57. Mary Louise Privett Underseth 1907-1977 lived with her husband Olai in the Jonathan Green House, c. 1770, at 114 Elm St.  Their son Billy, currently living, was responsible for the maintenance of this cemetery for years as a labor of love. Olai came from Norway to help dredge the Intracoastal Waterway.  Mary’s parents William Rufus Privett and Nancy “Nannie” Hatsell are in this cemetery.

58. Herma Thompson Odum Privett‘s 1917-1995 father Herman Odum painted the baptistery in the First Baptist Church in Swansboro.  It is a lovely, peaceful scene.

59. Horace Joseph Webb 1904-1958 was a merchant.  His wife remarried after his death, but she is buried with here:  Katherine Fields Meadows Webb Pittman 1915-2003.  Their daughter Katherine Anna Webb Sermons 1935-1961 lies here.

60. Sgt.
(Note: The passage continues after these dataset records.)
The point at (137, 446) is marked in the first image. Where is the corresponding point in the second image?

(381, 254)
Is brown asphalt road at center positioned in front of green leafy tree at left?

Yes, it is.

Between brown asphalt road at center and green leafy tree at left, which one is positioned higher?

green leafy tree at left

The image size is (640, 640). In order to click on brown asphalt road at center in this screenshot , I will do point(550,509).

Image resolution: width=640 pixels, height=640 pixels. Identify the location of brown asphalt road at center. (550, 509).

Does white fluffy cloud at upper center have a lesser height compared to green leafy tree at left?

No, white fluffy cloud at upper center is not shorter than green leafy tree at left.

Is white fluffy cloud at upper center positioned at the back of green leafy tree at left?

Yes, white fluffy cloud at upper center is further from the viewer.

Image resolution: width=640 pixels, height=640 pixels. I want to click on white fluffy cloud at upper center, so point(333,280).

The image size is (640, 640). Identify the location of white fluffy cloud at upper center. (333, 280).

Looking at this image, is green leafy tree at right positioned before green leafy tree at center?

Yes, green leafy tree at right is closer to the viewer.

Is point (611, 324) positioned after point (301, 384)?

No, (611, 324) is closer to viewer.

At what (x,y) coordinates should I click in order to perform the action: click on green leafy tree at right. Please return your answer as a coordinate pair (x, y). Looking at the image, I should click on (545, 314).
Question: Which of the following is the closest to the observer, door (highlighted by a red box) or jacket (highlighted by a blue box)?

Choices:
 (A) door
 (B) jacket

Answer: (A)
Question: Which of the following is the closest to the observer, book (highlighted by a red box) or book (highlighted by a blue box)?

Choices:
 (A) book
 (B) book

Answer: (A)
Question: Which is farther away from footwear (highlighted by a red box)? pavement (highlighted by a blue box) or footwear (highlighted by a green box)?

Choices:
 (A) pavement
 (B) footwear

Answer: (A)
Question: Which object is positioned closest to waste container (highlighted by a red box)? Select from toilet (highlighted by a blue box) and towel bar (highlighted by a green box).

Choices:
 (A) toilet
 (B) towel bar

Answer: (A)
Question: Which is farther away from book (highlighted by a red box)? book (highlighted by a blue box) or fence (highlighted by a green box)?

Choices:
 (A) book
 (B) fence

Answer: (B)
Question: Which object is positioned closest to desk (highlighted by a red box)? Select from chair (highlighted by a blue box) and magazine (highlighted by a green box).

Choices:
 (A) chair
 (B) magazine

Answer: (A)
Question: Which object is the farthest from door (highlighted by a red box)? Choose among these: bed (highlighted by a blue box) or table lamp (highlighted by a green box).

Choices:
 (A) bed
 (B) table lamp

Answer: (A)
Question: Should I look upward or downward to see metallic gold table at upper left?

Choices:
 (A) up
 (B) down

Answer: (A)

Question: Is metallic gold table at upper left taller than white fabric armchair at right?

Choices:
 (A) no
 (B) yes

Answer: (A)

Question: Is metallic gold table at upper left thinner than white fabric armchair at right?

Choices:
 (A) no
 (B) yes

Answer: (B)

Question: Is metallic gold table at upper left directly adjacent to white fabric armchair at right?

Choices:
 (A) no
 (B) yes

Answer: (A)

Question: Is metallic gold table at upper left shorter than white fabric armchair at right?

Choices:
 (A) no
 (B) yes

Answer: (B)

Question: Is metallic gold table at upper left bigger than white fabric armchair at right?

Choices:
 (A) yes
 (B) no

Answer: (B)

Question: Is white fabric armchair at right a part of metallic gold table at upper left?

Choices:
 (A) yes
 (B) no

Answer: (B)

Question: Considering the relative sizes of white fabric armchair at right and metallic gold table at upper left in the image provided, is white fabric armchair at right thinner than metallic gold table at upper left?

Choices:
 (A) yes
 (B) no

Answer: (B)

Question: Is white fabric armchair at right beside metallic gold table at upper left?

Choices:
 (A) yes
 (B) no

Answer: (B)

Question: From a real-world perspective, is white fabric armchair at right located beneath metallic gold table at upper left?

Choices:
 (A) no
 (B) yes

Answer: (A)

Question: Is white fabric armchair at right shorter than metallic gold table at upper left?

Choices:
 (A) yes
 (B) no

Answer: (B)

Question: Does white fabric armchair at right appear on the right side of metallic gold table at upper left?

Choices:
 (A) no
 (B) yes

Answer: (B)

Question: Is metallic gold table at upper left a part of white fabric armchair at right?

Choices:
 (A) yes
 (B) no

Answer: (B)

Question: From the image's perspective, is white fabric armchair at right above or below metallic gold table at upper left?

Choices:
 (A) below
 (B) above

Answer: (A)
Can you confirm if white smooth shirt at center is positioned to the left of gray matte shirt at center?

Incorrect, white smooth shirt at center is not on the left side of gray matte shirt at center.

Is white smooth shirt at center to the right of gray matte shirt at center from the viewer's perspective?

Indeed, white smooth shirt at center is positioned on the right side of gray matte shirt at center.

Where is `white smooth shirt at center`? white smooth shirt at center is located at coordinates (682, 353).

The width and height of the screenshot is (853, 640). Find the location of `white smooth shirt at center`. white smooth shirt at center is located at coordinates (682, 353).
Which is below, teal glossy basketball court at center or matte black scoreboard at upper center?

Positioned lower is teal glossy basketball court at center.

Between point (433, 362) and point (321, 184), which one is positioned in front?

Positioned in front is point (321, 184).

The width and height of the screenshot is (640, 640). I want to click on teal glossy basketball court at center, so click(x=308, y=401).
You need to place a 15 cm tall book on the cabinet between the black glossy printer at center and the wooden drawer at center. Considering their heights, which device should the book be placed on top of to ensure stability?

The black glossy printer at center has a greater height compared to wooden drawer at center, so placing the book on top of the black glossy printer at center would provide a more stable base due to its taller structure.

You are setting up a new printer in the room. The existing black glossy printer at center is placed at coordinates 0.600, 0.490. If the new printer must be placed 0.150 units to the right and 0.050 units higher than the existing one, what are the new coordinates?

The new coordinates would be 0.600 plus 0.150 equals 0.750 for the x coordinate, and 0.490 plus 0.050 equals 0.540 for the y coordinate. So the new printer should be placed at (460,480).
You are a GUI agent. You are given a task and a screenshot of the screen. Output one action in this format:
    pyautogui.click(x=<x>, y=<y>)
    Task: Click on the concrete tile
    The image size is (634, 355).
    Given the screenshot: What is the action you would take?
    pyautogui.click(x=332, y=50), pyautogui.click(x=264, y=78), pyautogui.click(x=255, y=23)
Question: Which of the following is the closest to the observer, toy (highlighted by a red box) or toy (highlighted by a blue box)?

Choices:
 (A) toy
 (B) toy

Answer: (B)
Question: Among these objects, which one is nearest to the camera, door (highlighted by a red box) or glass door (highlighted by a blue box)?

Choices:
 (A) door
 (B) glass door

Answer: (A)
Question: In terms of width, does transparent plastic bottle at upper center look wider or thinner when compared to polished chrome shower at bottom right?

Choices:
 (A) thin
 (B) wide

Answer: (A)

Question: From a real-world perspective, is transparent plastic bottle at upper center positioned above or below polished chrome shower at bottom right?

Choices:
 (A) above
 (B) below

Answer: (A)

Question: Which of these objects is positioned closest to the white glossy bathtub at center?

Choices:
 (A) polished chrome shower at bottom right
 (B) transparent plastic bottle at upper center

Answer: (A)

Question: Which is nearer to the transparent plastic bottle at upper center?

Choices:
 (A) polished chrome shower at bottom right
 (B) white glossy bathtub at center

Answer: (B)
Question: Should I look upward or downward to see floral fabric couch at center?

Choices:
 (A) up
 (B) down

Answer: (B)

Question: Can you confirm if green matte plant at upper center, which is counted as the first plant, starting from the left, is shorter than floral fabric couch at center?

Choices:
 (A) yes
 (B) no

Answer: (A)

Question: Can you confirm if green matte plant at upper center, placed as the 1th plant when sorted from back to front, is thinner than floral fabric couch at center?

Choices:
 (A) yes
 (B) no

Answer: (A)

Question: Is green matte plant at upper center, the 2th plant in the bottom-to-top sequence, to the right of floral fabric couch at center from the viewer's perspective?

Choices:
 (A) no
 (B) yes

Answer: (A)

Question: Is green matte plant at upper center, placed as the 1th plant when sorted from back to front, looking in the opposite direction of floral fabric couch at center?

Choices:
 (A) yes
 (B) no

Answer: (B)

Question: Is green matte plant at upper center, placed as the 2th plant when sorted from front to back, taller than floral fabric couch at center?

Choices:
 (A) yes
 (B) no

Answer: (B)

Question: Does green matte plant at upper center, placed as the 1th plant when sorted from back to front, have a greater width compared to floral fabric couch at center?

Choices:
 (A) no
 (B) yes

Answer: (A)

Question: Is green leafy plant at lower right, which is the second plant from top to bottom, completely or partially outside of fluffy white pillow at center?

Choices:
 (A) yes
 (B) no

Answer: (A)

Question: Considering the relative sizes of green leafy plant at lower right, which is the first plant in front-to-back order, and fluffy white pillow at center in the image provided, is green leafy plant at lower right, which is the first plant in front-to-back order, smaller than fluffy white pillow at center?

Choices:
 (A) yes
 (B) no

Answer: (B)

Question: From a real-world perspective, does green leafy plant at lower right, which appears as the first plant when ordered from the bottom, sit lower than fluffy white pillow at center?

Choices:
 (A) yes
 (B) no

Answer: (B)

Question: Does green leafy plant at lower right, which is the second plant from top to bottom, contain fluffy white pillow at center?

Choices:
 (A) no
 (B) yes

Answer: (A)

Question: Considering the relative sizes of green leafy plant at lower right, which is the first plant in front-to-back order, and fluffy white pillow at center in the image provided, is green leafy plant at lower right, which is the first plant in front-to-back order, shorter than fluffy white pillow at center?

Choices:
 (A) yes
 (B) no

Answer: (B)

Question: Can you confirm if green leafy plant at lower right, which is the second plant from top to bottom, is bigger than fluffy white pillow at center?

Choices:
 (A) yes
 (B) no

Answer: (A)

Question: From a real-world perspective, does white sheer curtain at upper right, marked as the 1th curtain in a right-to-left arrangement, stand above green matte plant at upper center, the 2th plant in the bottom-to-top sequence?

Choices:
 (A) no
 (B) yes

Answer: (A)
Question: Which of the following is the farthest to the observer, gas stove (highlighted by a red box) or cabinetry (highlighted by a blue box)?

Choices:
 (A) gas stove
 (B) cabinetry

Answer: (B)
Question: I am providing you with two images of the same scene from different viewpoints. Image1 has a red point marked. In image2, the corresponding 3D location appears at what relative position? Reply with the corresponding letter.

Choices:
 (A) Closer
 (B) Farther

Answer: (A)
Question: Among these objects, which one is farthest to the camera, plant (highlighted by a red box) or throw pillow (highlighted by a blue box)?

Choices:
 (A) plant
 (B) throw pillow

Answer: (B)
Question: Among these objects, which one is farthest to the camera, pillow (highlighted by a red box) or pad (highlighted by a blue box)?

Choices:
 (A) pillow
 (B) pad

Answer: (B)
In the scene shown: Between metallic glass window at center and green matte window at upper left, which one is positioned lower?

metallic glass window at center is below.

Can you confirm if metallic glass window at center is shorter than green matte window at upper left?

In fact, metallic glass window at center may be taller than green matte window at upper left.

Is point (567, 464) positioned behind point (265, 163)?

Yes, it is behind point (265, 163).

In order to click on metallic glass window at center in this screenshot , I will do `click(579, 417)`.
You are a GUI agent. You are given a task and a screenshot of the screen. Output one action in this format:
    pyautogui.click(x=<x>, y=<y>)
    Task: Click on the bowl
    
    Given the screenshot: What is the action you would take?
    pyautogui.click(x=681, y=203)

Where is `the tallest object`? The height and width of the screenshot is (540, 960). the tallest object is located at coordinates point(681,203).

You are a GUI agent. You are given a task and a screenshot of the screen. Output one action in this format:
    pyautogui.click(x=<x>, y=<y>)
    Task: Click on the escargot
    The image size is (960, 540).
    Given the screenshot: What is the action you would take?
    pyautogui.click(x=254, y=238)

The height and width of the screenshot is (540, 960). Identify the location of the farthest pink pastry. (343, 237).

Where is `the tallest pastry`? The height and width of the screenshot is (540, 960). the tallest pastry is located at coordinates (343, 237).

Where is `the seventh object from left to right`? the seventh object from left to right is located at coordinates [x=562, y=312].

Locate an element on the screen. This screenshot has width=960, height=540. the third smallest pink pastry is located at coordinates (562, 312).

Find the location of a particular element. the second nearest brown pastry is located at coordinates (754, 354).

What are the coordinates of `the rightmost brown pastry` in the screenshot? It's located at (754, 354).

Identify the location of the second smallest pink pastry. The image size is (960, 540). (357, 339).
Leon Perry Sewell 1915-1989 grew up in his father’s home, Leon Andrew Sewell, at 200 Moore St.  His grandmother Rosa Moore Montford 1865-1943 and her parents Nicklaus and Rosa Moore are all buried here.  Leon’s paternal grandparents were Elijah and Emma Sewell, on the far side.

61. Leona Moore Cole Carney 1907-1951 was the daughter of Burns and Nona Moore.  Her first husband, children and grandchildren are buried in her parents’ plot.

62.  Monte Lue Hill 1880-1956 was a boat builder like his father, Edward Moore Hill. His daughter Essie 1917-1971 first married Leonard Benjamin Pridgen; their son Gerald 1937-1988 is buried behind this plot.  She then married Leon Perry Sewell.